** Opening INPUT DATA block **

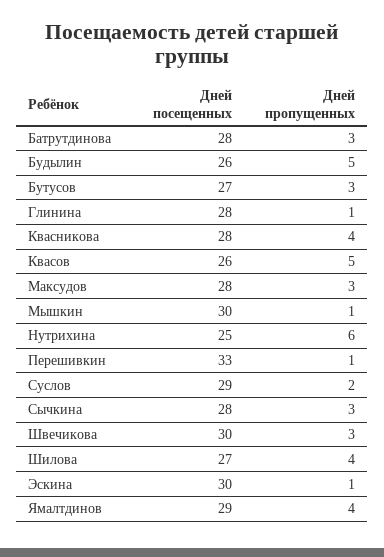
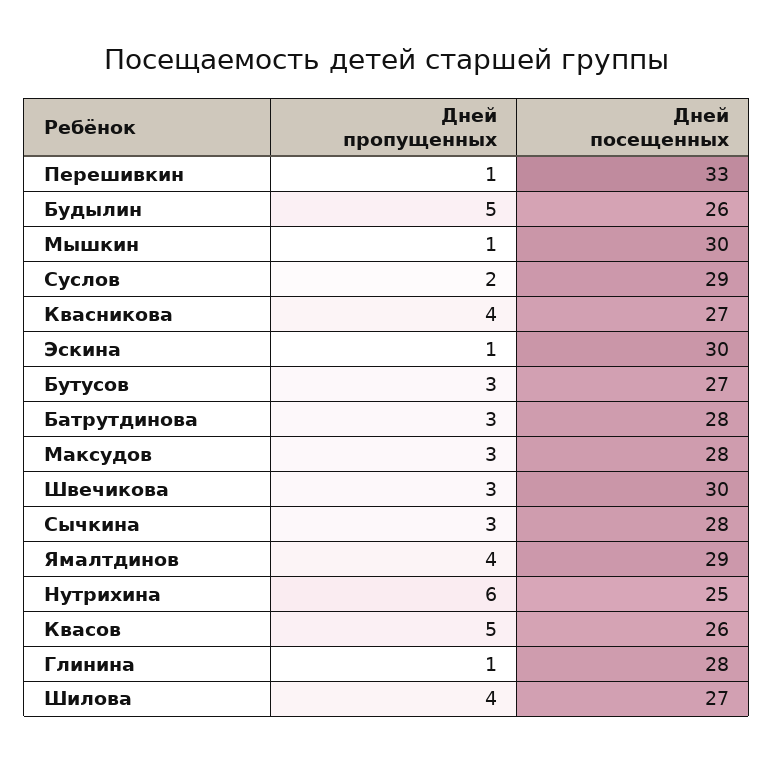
  {
    "Дней посещенных": {
      "Батрутдинова": 28,
      "Будылин": 26,
      "Бутусов": 27,
      "Глинина": 28,
-     "Квасникова": 28,
+     "Квасникова": 27,
      "Квасов": 26,
      "Максудов": 28,
      "Мышкин": 30,
      "Нутрихина": 25,
      "Перешивкин": 33,
      "Суслов": 29,
      "Сычкина": 28,
      "Швечикова": 30,
      "Шилова": 27,
      "Эскина": 30,
      "Ямалтдинов": 29
    },
    "Дней пропущенных": {
      "Батрутдинова": 3,
      "Будылин": 5,
      "Бутусов": 3,
      "Глинина": 1,
      "Квасникова": 4,
      "Квасов": 5,
      "Максудов": 3,
      "Мышкин": 1,
      "Нутрихина": 6,
      "Перешивкин": 1,
      "Суслов": 2,
      "Сычкина": 3,
      "Швечикова": 3,
      "Шилова": 4,
      "Эскина": 1,
      "Ямалтдинов": 4
    }
  }

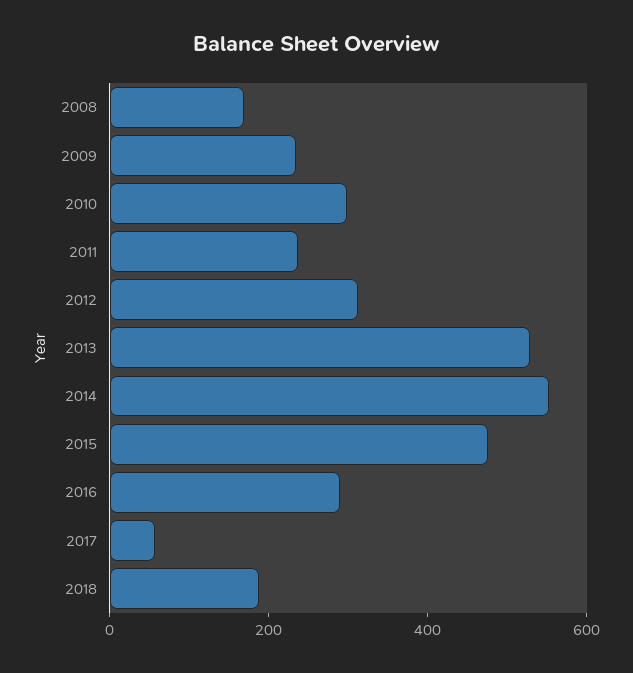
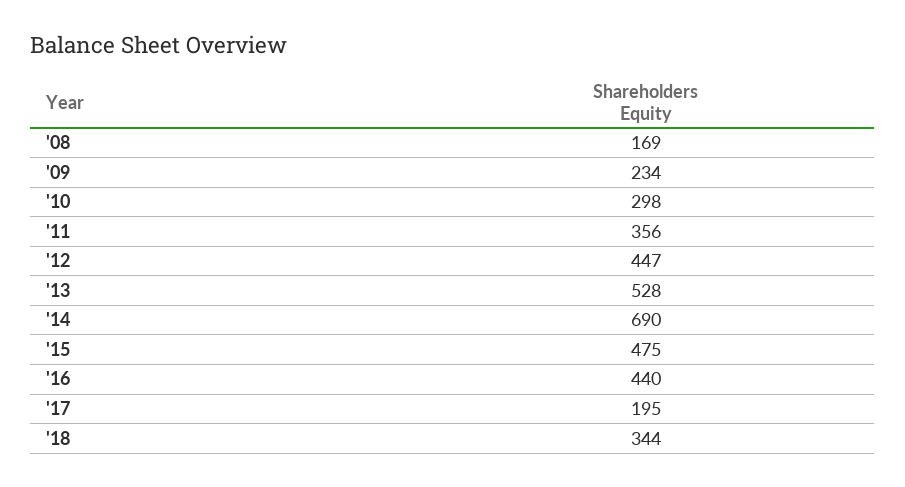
  {
    "2008": 169,
    "2009": 234,
    "2010": 298,
-   "2011": 250,
+   "2011": 356,
-   "2012": 300,
+   "2012": 447,
    "2013": 528,
-   "2014": 550,
+   "2014": 690,
    "2015": 475,
-   "2016": 300,
+   "2016": 440,
-   "2017": 50,
+   "2017": 195,
-   "2018": 200
+   "2018": 344
  }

** Closing INPUT DATA block **

## EXERCISE INSTRUCTIONS
All of the lines above should be printed exactly, minus the pictures.

## ANSWER BOX
  {
    "Дней посещенных": {
      "Батрутдинова": 28,
      "Будылин": 26,
      "Бутусов": 27,
      "Глинина": 28,
-     "Квасникова": 28,
+     "Квасникова": 27,
      "Квасов": 26,
      "Максудов": 28,
      "Мышкин": 30,
      "Нутрихина": 25,
      "Перешивкин": 33,
      "Суслов": 29,
      "Сычкина": 28,
      "Швечикова": 30,
      "Шилова": 27,
      "Эскина": 30,
      "Ямалтдинов": 29
    },
    "Дней пропущенных": {
      "Батрутдинова": 3,
      "Будылин": 5,
      "Бутусов": 3,
      "Глинина": 1,
      "Квасникова": 4,
      "Квасов": 5,
      "Максудов": 3,
      "Мышкин": 1,
      "Нутрихина": 6,
      "Перешивкин": 1,
      "Суслов": 2,
      "Сычкина": 3,
      "Швечикова": 3,
      "Шилова": 4,
      "Эскина": 1,
      "Ямалтдинов": 4
    }
  }

  {
    "2008": 169,
    "2009": 234,
    "2010": 298,
-   "2011": 250,
+   "2011": 356,
-   "2012": 300,
+   "2012": 447,
    "2013": 528,
-   "2014": 550,
+   "2014": 690,
    "2015": 475,
-   "2016": 300,
+   "2016": 440,
-   "2017": 50,
+   "2017": 195,
-   "2018": 200
+   "2018": 344
  }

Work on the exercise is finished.